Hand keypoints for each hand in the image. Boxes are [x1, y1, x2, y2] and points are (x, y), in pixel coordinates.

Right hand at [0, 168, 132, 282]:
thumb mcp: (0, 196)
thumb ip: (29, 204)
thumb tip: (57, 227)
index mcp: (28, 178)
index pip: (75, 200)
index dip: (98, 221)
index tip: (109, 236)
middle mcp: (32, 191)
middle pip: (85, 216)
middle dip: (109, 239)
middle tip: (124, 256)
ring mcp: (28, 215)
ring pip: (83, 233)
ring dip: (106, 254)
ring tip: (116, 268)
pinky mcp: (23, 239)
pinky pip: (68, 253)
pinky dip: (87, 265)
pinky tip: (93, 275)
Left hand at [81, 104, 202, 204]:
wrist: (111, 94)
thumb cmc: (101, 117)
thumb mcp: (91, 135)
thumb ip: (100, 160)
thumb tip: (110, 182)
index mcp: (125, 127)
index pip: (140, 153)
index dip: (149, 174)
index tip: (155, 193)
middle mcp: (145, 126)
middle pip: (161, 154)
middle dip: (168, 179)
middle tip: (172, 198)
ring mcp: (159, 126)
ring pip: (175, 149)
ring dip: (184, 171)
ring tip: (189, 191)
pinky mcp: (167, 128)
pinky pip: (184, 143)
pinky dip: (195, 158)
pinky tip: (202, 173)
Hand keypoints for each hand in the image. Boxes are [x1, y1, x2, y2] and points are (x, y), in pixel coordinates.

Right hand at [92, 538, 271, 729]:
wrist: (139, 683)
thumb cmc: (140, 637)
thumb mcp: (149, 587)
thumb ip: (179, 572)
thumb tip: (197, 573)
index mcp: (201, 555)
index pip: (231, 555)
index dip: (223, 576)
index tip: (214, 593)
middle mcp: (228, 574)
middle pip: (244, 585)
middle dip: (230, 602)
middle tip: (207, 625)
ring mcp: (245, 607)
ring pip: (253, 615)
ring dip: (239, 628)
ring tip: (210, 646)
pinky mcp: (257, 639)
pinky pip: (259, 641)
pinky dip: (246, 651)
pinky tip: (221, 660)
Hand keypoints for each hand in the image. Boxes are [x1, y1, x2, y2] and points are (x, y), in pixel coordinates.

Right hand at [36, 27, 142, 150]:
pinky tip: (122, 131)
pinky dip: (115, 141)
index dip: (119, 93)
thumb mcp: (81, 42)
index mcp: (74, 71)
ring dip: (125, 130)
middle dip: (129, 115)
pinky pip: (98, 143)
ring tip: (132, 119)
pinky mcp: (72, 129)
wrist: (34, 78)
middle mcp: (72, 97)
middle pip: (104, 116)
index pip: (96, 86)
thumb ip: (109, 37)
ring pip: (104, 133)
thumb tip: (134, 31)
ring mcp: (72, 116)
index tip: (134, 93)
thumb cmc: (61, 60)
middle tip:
◇ ◇ ◇ ◇ ◇ ◇ ◇
Given the records above, restate word for word only the lines starting at the one with "thumb tip: (110, 182)" and ending at the one with "middle pip: (104, 116)".

thumb tip: (110, 182)
index mcp: (125, 127)
index pip: (140, 153)
index dip: (149, 174)
index tip: (155, 193)
middle mcp: (145, 126)
middle pip: (161, 154)
middle dip: (168, 179)
middle tip: (172, 198)
ring mcp: (159, 126)
ring pip: (175, 149)
ring dip: (184, 171)
ring tip: (189, 191)
pinky mcp: (167, 128)
pinky pip: (184, 143)
pinky dip: (195, 158)
pinky tip: (202, 173)
Hand keypoints for each hand in the image. Boxes are [x1, y1, x2, y2] and points are (x, y), in pixel coordinates.

Right hand at [92, 538, 271, 729]:
wrist: (139, 683)
thumb cmc: (140, 637)
thumb mcp: (149, 587)
thumb ip: (179, 572)
thumb tip: (197, 573)
index mcp: (201, 555)
index pip: (231, 555)
index dip: (223, 576)
index tip: (214, 593)
middle mcp: (228, 574)
middle pip: (244, 585)
middle dip: (230, 602)
middle tip: (207, 625)
ring mcp: (245, 607)
ring pip: (253, 615)
ring dip: (239, 628)
ring tip: (210, 646)
pinky mcp: (257, 639)
pinky pip: (259, 641)
pinky dip: (246, 651)
pinky tip: (221, 660)
Hand keypoints for each hand in the image. Boxes are [x1, y1, x2, y2] and points are (x, y), in pixel coordinates.

Right hand at [36, 27, 142, 150]:
pinky tip: (122, 131)
pinky dip: (115, 141)
index dip: (119, 93)
thumb mcp: (81, 42)
index mcp: (74, 71)
ring dip: (125, 130)
middle dip: (129, 115)
pinky pip: (98, 143)
ring tip: (132, 119)
pinky mcp: (72, 129)
wrist: (34, 78)
middle mcp: (72, 97)
middle pip: (104, 116)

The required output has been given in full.